Modiʹs media propanda machine
The third reason is probably Narendra Modiʹs omnipresence in the public sphere and social media: the BJP is better than any other party at harnessing the power of Twitter, Facebook and Whatsapp for its own ends. The same goes for private electronic media and its huge Indian audience: first and foremost "Network 18" with its television programmes, magazines and Internet pages, which became the de facto propaganda machine for the BJP. Just a few days after the Prime Minister assumed power in 2014, the Modi confidante and multi-billionaire Mukesh Ambani purchased Indiaʹs largest media company for 700 million dollars.
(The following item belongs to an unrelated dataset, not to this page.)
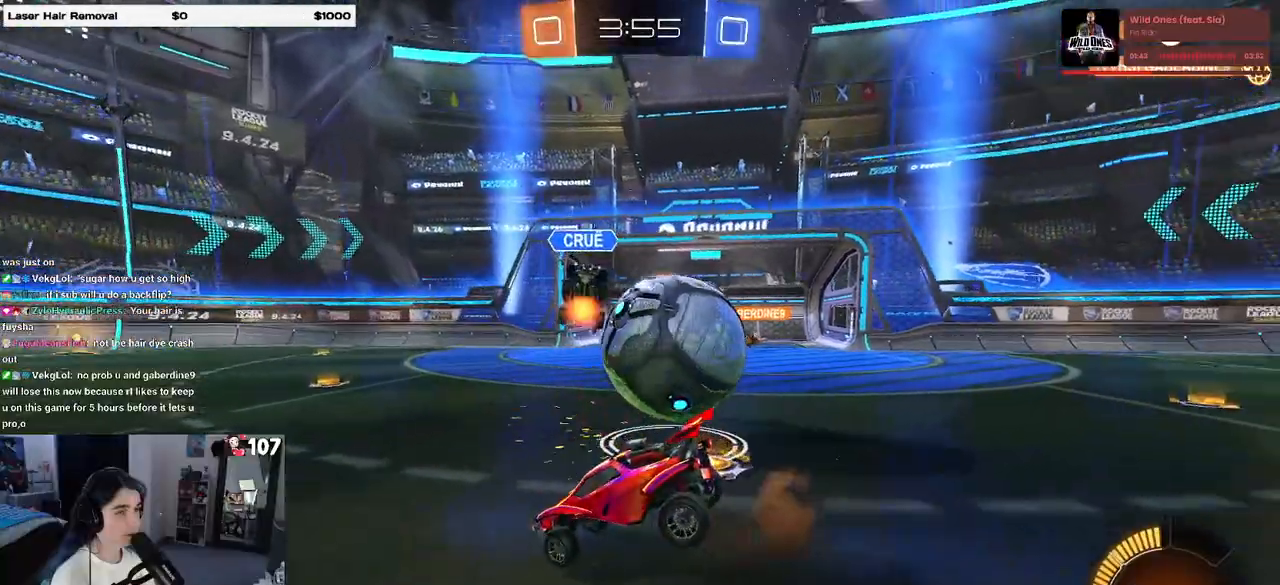
{"buttons": ["L2"], "left_stick": "center", "right_stick": "center", "events": [[117, "L2", "up"], [500, "L2", "down"], [500, "left_stick", "center"]]}
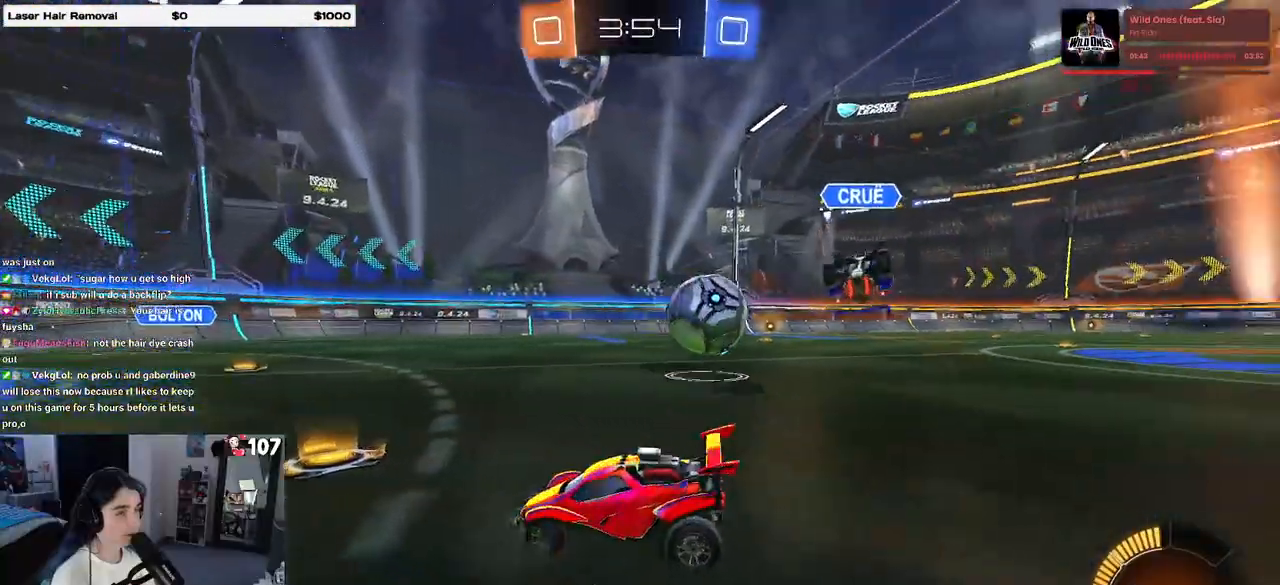
{"buttons": ["L2"], "left_stick": "right", "right_stick": "center", "events": [[200, "left_stick", "right"]]}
Fourthly, the BJP is today one of the richest, if not the richest political party in the world. This is partly due to a party financing law passed in 2017. The law may have limited cash donations to parties from around 250 to 25 Euros. The official reason given for this was to combat corruption. However, now every citizen and every corporate body based in India – so in other words also foreign companies based in India – can send large amounts of money to the party of their choice through the National Bank and acquire whatʹs known as "electoral bonds".
During the months of March and April alone, 500 million US dollars were moved in this way almost exclusively to the BJP and as large-scale donations. As a comparison: Between 2005 and 2018, so within 13 years, the "big five" – Amazon, Apple, Google, Facebook and Microsoft – donated around the same amount to U.S. Congress. But in contrast to the U.S., in India donors retain public anonymity. Only the government knows who is paying what to whom.
Legislative bonuses for industrial magnates
Modi knows how to say thank you: new laws further limiting trade union activities or permitting environmentally-damaging industrial projects and their associated land expropriation without vexatious obstacles, have long been in the planning.
In order that the resulting conflicts do not become a political conflagration, the Modi government is on the one hand deploying repressive tactics: many political activists are already in jail on flimsy charges and the accounts of organisations such as Greenpeace India, Amnesty International India and many other Indian environmental and human rights organisations have been frozen.
But first and foremost, the BJP is focused on a policy of "divide and rule" along religious identity lines. A policy already deployed in the past by the nationʹs former British colonial power to enable it, as the minority, to rule the majority. For example, it is an open secret that the Hindu nationalists intend to strike secularism from the Indian constitution and officially declare India as "nation of Hindus". The "worldʹs largest democracy" looks to be well on the way to abandoning this designation.